August 30th, 2015 at 9:10 AM ^

gardner never had a chance under hoke.  any rational coach wouldve spread the field with gardner (and spread all game / every game, not just during pitiful 2-4 minute O's), given him the simplest possible reads, checks, sight adjustments, route combos, etc, utilized some dangerous RPO sets, and just let him run the rock or make comfortable throws.

hokes stubborn O philosophy, refusal to adapt, weak skill player recruiting, terrible management, etc resulted in schizo schemes and injured QBs who lacked confidence.  hoke envisioned winning with pro style O and pro style passers, reality and logic aside.  and gardner still put up some crazy #s.  he wouldve been a real threat under competent, flexible coaches like briles, meyer, patterson, etc

charblue.

August 30th, 2015 at 11:11 AM ^

that bothered me last year about the football program, was the failure of that team to stand up for each other. Now there are actually two plays that come to mind and both involved quarterback hits. One was the late hit on Devin on the pick six that was called back because of that penalty and the other was the hit on Shane Morris that no one on Michigan felt needed addressing in some form or fashion. I mean regardless of whether the hit on Shane was deemed legal, and that's questionable, there was no subsequent reaction from his teammates. 

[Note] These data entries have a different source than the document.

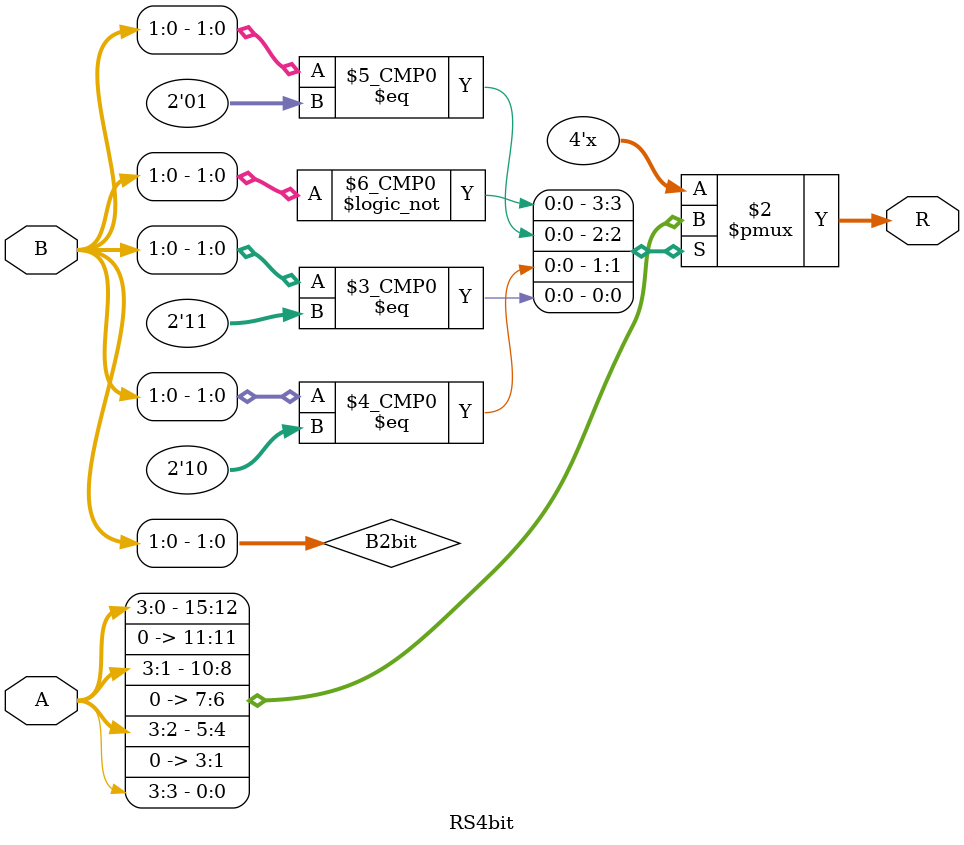
<source format=v>
module RS4bit 
(
    input wire [3:0] A,B,  
    output reg [3:0] R
);

    wire [1:0] B2bit;
    assign B2bit = B[1:0];

    always @(*) begin
        case(B2bit)
            2'b00: R = A;                     // No shift
            2'b01: R = {1'b0,A[3:1]};        // Right shift by 1 bit
            2'b10: R = {2'b00,A[3:2]};       // Right shift by 2 bits
            2'b11: R = { 3'b000,A[3]};        // Right shift by 3 bits
            default: R = A;                   // Default case (no shift)
        endcase
    end
    
endmodule
</source>
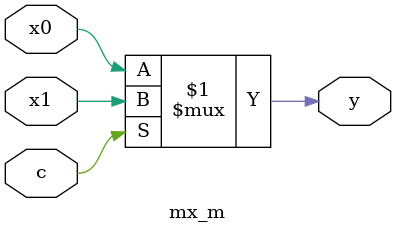
<source format=sv>
module mx_m #(parameter SIZE=1) (
    output wire [SIZE-1:0] y,
    input wire c,
    input wire [SIZE-1:0] x0,
    input wire [SIZE-1:0] x1
);
    assign y = c ? x1 : x0;
endmodule

</source>
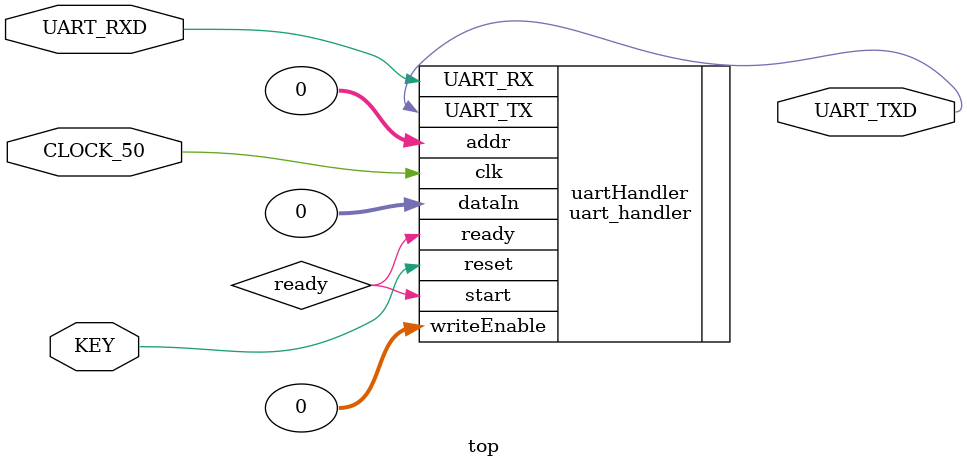
<source format=v>

/*
 * CLOCK_50 = clk
 * KEY[0] = reset
 */



module top(UART_RXD, UART_TXD, CLOCK_50, KEY);

// Declaration of inputs and outputs
input UART_RXD, CLOCK_50;
input [0:0] KEY;
output UART_TXD;

parameter RAM_SIZE = 28;
parameter ADDR_BITS = 5;

wire ready;


uart_handler # (RAM_SIZE, ADDR_BITS) uartHandler(.clk(CLOCK_50),
   .reset(KEY[0]),

   // RS232 Signals
   .UART_TX(UART_TXD),
   .UART_RX(UART_RXD),

   // Interfacing Signals
   .addr(0),
   .writeEnable(0),
   .dataIn(0),
	


   // Start and Ready Signals
   .start(ready), 
	.ready(ready));





endmodule
</source>
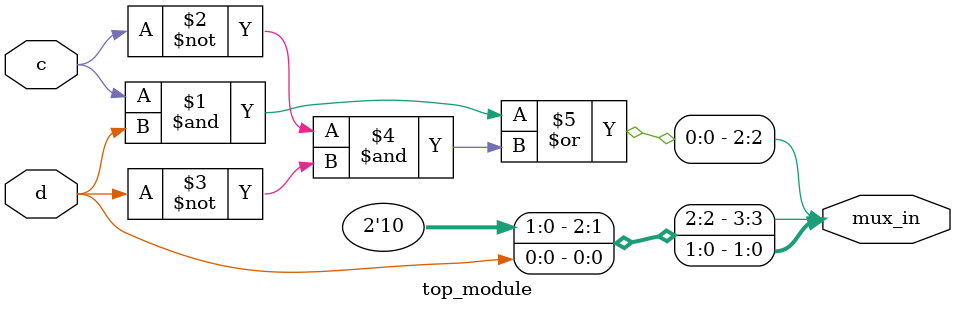
<source format=sv>
module top_module (
    input c,
    input d,
    output [3:0] mux_in
);

    assign mux_in[0] = d;                // Corresponds to cd=00 -> 1 when d=1 (irrespective of c)
    assign mux_in[1] = 0;                // Corresponds to cd=01 -> always 0
    assign mux_in[2] = c & d | ~c & ~d;  // Corresponds to cd=11 -> c and d
    assign mux_in[3] = 1;                // Corresponds to cd=10 -> always 1

endmodule

</source>
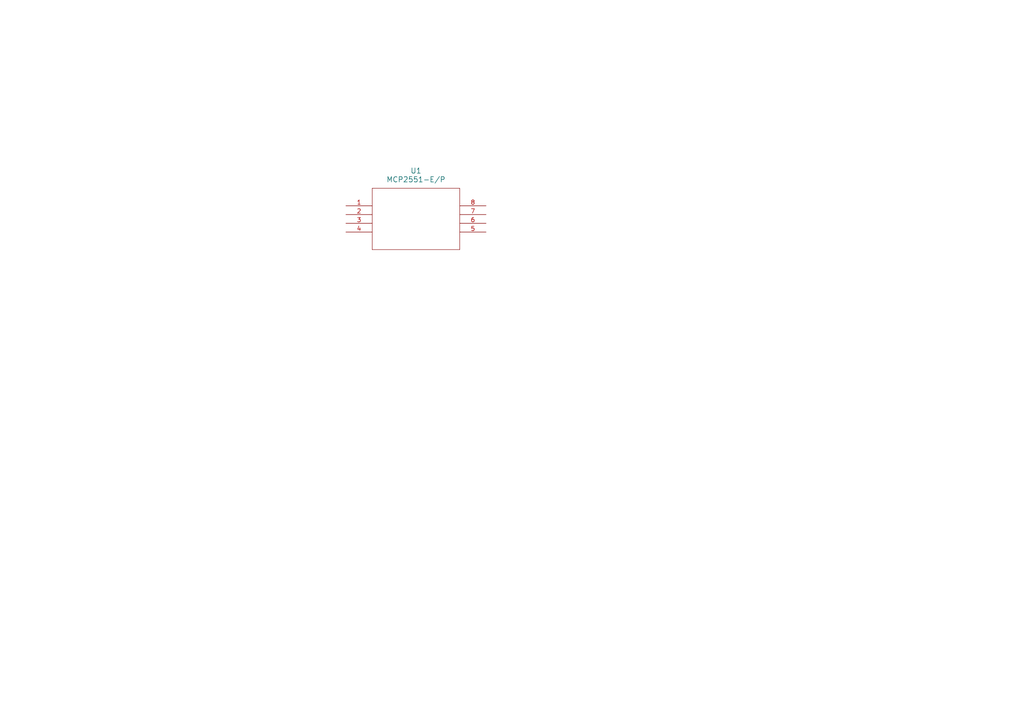
<source format=kicad_sch>
(kicad_sch
	(version 20250114)
	(generator "eeschema")
	(generator_version "9.0")
	(uuid "d37a1b48-30cc-4665-b5ba-bd2028ee9bf6")
	(paper "A4")
	
	(symbol
		(lib_id "SMV_Custom:MCP2551-E_P")
		(at 100.33 59.69 0)
		(unit 1)
		(exclude_from_sim no)
		(in_bom yes)
		(on_board yes)
		(dnp no)
		(fields_autoplaced yes)
		(uuid "991fd5af-f14f-4f7f-88f1-d93b0496c8e4")
		(property "Reference" "U1"
			(at 120.65 49.53 0)
			(effects
				(font
					(size 1.524 1.524)
				)
			)
		)
		(property "Value" "MCP2551-E/P"
			(at 120.65 52.07 0)
			(effects
				(font
					(size 1.524 1.524)
				)
			)
		)
		(property "Footprint" "PDIP8_300MC_MCH"
			(at 100.33 59.69 0)
			(effects
				(font
					(size 1.27 1.27)
					(italic yes)
				)
				(hide yes)
			)
		)
		(property "Datasheet" "MCP2551-E/P"
			(at 100.33 59.69 0)
			(effects
				(font
					(size 1.27 1.27)
					(italic yes)
				)
				(hide yes)
			)
		)
		(property "Description" ""
			(at 100.33 59.69 0)
			(effects
				(font
					(size 1.27 1.27)
				)
				(hide yes)
			)
		)
		(pin "4"
			(uuid "6e937d15-eef4-49aa-bcfc-c8bb87da79ed")
		)
		(pin "5"
			(uuid "1325000d-35e6-40ce-baf6-6e7991fa68cf")
		)
		(pin "3"
			(uuid "0afaac7b-d345-40fb-a92f-bf7327cc886a")
		)
		(pin "6"
			(uuid "52d790f4-8702-42e4-96d6-a800d911ca2d")
		)
		(pin "2"
			(uuid "3f79dd87-e97f-4958-9f23-9455cf9d333d")
		)
		(pin "8"
			(uuid "eb330303-35c7-4086-b81b-6e4aa050b143")
		)
		(pin "1"
			(uuid "e82c4b95-4d3d-4931-afad-3bd43cdafc04")
		)
		(pin "7"
			(uuid "bb4175c8-aed9-4cee-a02b-5392e2b4a504")
		)
		(instances
			(project ""
				(path "/d37a1b48-30cc-4665-b5ba-bd2028ee9bf6"
					(reference "U1")
					(unit 1)
				)
			)
		)
	)
	(sheet_instances
		(path "/"
			(page "1")
		)
	)
	(embedded_fonts no)
)

</source>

I mean we talk about stupid motivational things that drew ire and widespread publicity, like the stake plunging incident at East Lansing, then we about real stuff that you know under previous regimes and teams would never have been tolerated. The Morris hit to me signaled a number of issues with the Hoke regime besides those that actually prompted Harbaugh's hire. 

Maybe that is the blow that needed to be landed to turn this ship around. But if a Michigan qb gets hit like that this season, I expect a different reaction from teammates and the sideline. 

Monkey House

August 29th, 2015 at 11:24 PM ^

I agree with the poor coaching under Hoke but I don't necessarily feel the same way with RR. He is a good coach that just didn't work out here for many reasons, but his teams did get better each year even tho they still weren't that good. RR is a proven good coach, Hoke on the other hand didn't really have the track record to have ever even been the coach here.

Stringer Bell

August 29th, 2015 at 11:30 PM ^

Yep, the defensive scheme under RR was bad, and he would've been much better off if he didn't force his 3-3-5 defense and let the D coordinator run the defense the way he wanted.  But it says something that Michigan improved every year under RR, and that Hoke's first year was 11-2 with all of RR's players.